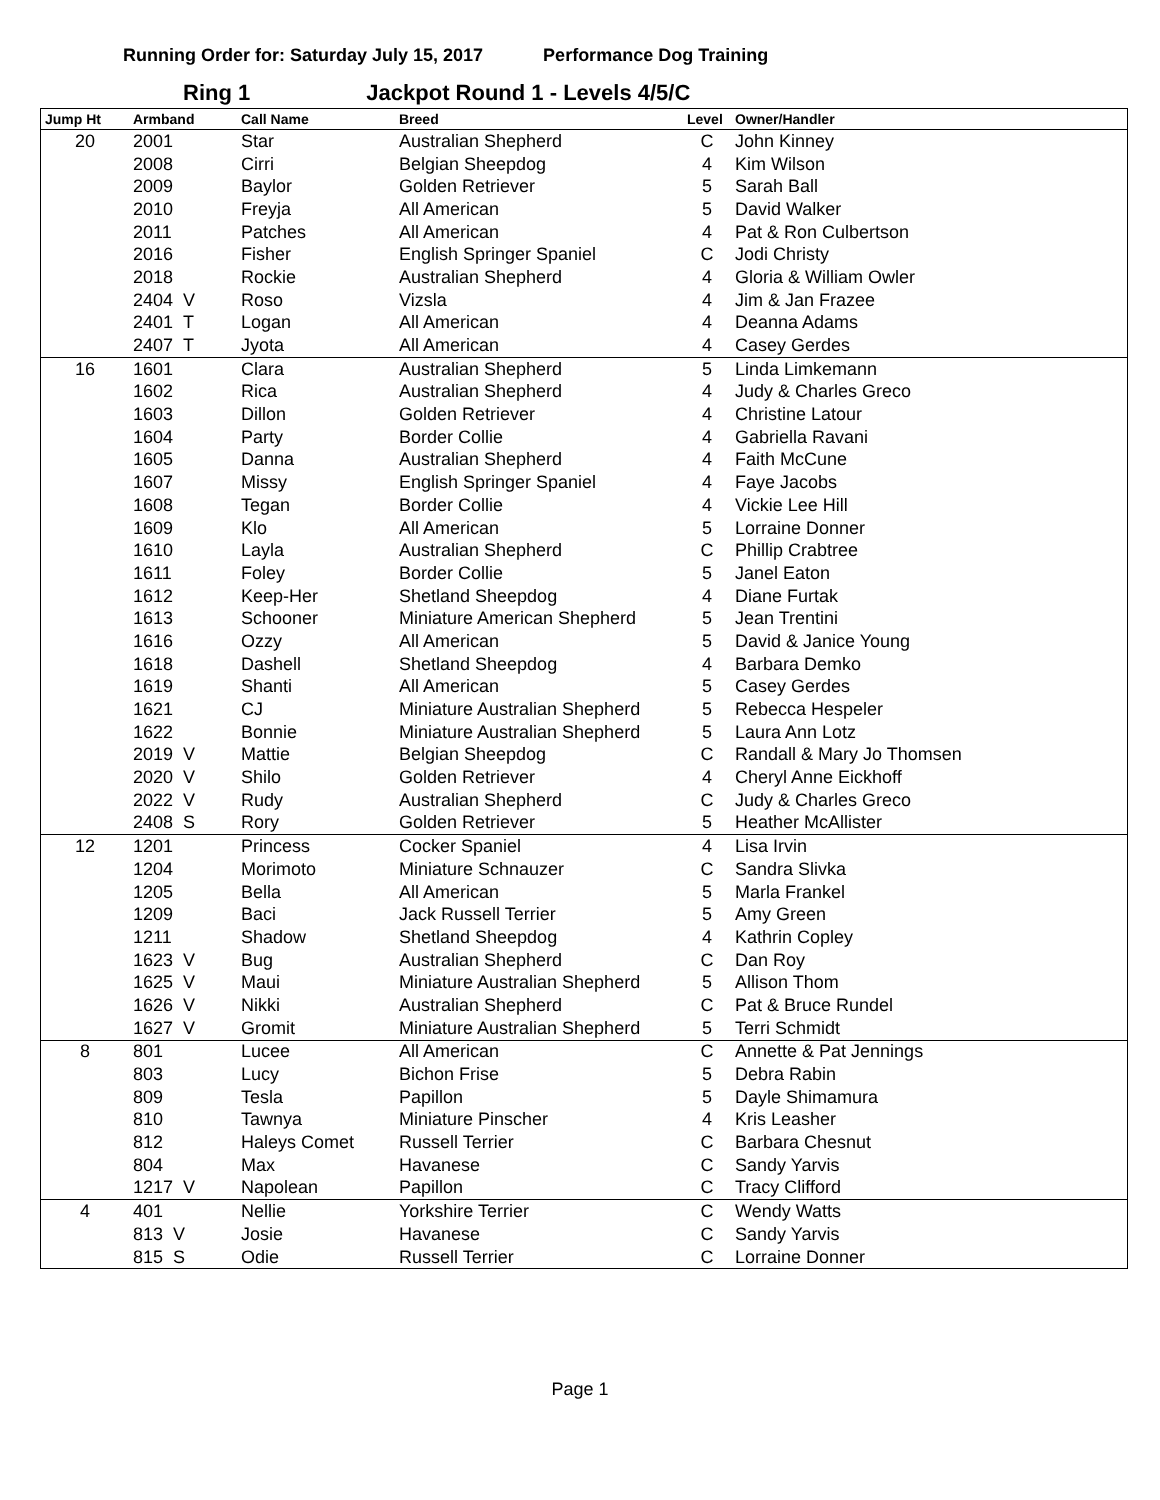Running Order for: Saturday July 15, 2017 Performance Dog Training
Ring 1 Jackpot Round 1 - Levels 4/5/C
| Jump Ht | Armband | Call Name | Breed | Level | Owner/Handler |
| --- | --- | --- | --- | --- | --- |
| 20 | 2001 | Star | Australian Shepherd | C | John Kinney |
| | 2008 | Cirri | Belgian Sheepdog | 4 | Kim Wilson |
| | 2009 | Baylor | Golden Retriever | 5 | Sarah Ball |
| | 2010 | Freyja | All American | 5 | David Walker |
| | 2011 | Patches | All American | 4 | Pat & Ron Culbertson |
| | 2016 | Fisher | English Springer Spaniel | C | Jodi Christy |
| | 2018 | Rockie | Australian Shepherd | 4 | Gloria & William Owler |
| | 2404 V | Roso | Vizsla | 4 | Jim & Jan Frazee |
| | 2401 T | Logan | All American | 4 | Deanna Adams |
| | 2407 T | Jyota | All American | 4 | Casey Gerdes |
| 16 | 1601 | Clara | Australian Shepherd | 5 | Linda Limkemann |
| | 1602 | Rica | Australian Shepherd | 4 | Judy & Charles Greco |
| | 1603 | Dillon | Golden Retriever | 4 | Christine Latour |
| | 1604 | Party | Border Collie | 4 | Gabriella Ravani |
| | 1605 | Danna | Australian Shepherd | 4 | Faith McCune |
| | 1607 | Missy | English Springer Spaniel | 4 | Faye Jacobs |
| | 1608 | Tegan | Border Collie | 4 | Vickie Lee Hill |
| | 1609 | Klo | All American | 5 | Lorraine Donner |
| | 1610 | Layla | Australian Shepherd | C | Phillip Crabtree |
| | 1611 | Foley | Border Collie | 5 | Janel Eaton |
| | 1612 | Keep-Her | Shetland Sheepdog | 4 | Diane Furtak |
| | 1613 | Schooner | Miniature American Shepherd | 5 | Jean Trentini |
| | 1616 | Ozzy | All American | 5 | David & Janice Young |
| | 1618 | Dashell | Shetland Sheepdog | 4 | Barbara Demko |
| | 1619 | Shanti | All American | 5 | Casey Gerdes |
| | 1621 | CJ | Miniature Australian Shepherd | 5 | Rebecca Hespeler |
| | 1622 | Bonnie | Miniature Australian Shepherd | 5 | Laura Ann Lotz |
| | 2019 V | Mattie | Belgian Sheepdog | C | Randall & Mary Jo Thomsen |
| | 2020 V | Shilo | Golden Retriever | 4 | Cheryl Anne Eickhoff |
| | 2022 V | Rudy | Australian Shepherd | C | Judy & Charles Greco |
| | 2408 S | Rory | Golden Retriever | 5 | Heather McAllister |
| 12 | 1201 | Princess | Cocker Spaniel | 4 | Lisa Irvin |
| | 1204 | Morimoto | Miniature Schnauzer | C | Sandra Slivka |
| | 1205 | Bella | All American | 5 | Marla Frankel |
| | 1209 | Baci | Jack Russell Terrier | 5 | Amy Green |
| | 1211 | Shadow | Shetland Sheepdog | 4 | Kathrin Copley |
| | 1623 V | Bug | Australian Shepherd | C | Dan Roy |
| | 1625 V | Maui | Miniature Australian Shepherd | 5 | Allison Thom |
| | 1626 V | Nikki | Australian Shepherd | C | Pat & Bruce Rundel |
| | 1627 V | Gromit | Miniature Australian Shepherd | 5 | Terri Schmidt |
| 8 | 801 | Lucee | All American | C | Annette & Pat Jennings |
| | 803 | Lucy | Bichon Frise | 5 | Debra Rabin |
| | 809 | Tesla | Papillon | 5 | Dayle Shimamura |
| | 810 | Tawnya | Miniature Pinscher | 4 | Kris Leasher |
| | 812 | Haleys Comet | Russell Terrier | C | Barbara Chesnut |
| | 804 | Max | Havanese | C | Sandy Yarvis |
| | 1217 V | Napolean | Papillon | C | Tracy Clifford |
| 4 | 401 | Nellie | Yorkshire Terrier | C | Wendy Watts |
| | 813 V | Josie | Havanese | C | Sandy Yarvis |
| | 815 S | Odie | Russell Terrier | C | Lorraine Donner |
Page 1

What you need to do: After dropping the pictures, reproduce exactly the lines from the first line of the entries through the line containing "Janice Young |", both included.

Solution to the problem:
Running Order for: Saturday July 15, 2017 Performance Dog Training
Ring 1 Jackpot Round 1 - Levels 4/5/C
| Jump Ht | Armband | Call Name | Breed | Level | Owner/Handler |
| --- | --- | --- | --- | --- | --- |
| 20 | 2001 | Star | Australian Shepherd | C | John Kinney |
| | 2008 | Cirri | Belgian Sheepdog | 4 | Kim Wilson |
| | 2009 | Baylor | Golden Retriever | 5 | Sarah Ball |
| | 2010 | Freyja | All American | 5 | David Walker |
| | 2011 | Patches | All American | 4 | Pat & Ron Culbertson |
| | 2016 | Fisher | English Springer Spaniel | C | Jodi Christy |
| | 2018 | Rockie | Australian Shepherd | 4 | Gloria & William Owler |
| | 2404 V | Roso | Vizsla | 4 | Jim & Jan Frazee |
| | 2401 T | Logan | All American | 4 | Deanna Adams |
| | 2407 T | Jyota | All American | 4 | Casey Gerdes |
| 16 | 1601 | Clara | Australian Shepherd | 5 | Linda Limkemann |
| | 1602 | Rica | Australian Shepherd | 4 | Judy & Charles Greco |
| | 1603 | Dillon | Golden Retriever | 4 | Christine Latour |
| | 1604 | Party | Border Collie | 4 | Gabriella Ravani |
| | 1605 | Danna | Australian Shepherd | 4 | Faith McCune |
| | 1607 | Missy | English Springer Spaniel | 4 | Faye Jacobs |
| | 1608 | Tegan | Border Collie | 4 | Vickie Lee Hill |
| | 1609 | Klo | All American | 5 | Lorraine Donner |
| | 1610 | Layla | Australian Shepherd | C | Phillip Crabtree |
| | 1611 | Foley | Border Collie | 5 | Janel Eaton |
| | 1612 | Keep-Her | Shetland Sheepdog | 4 | Diane Furtak |
| | 1613 | Schooner | Miniature American Shepherd | 5 | Jean Trentini |
| | 1616 | Ozzy | All American | 5 | David & Janice Young |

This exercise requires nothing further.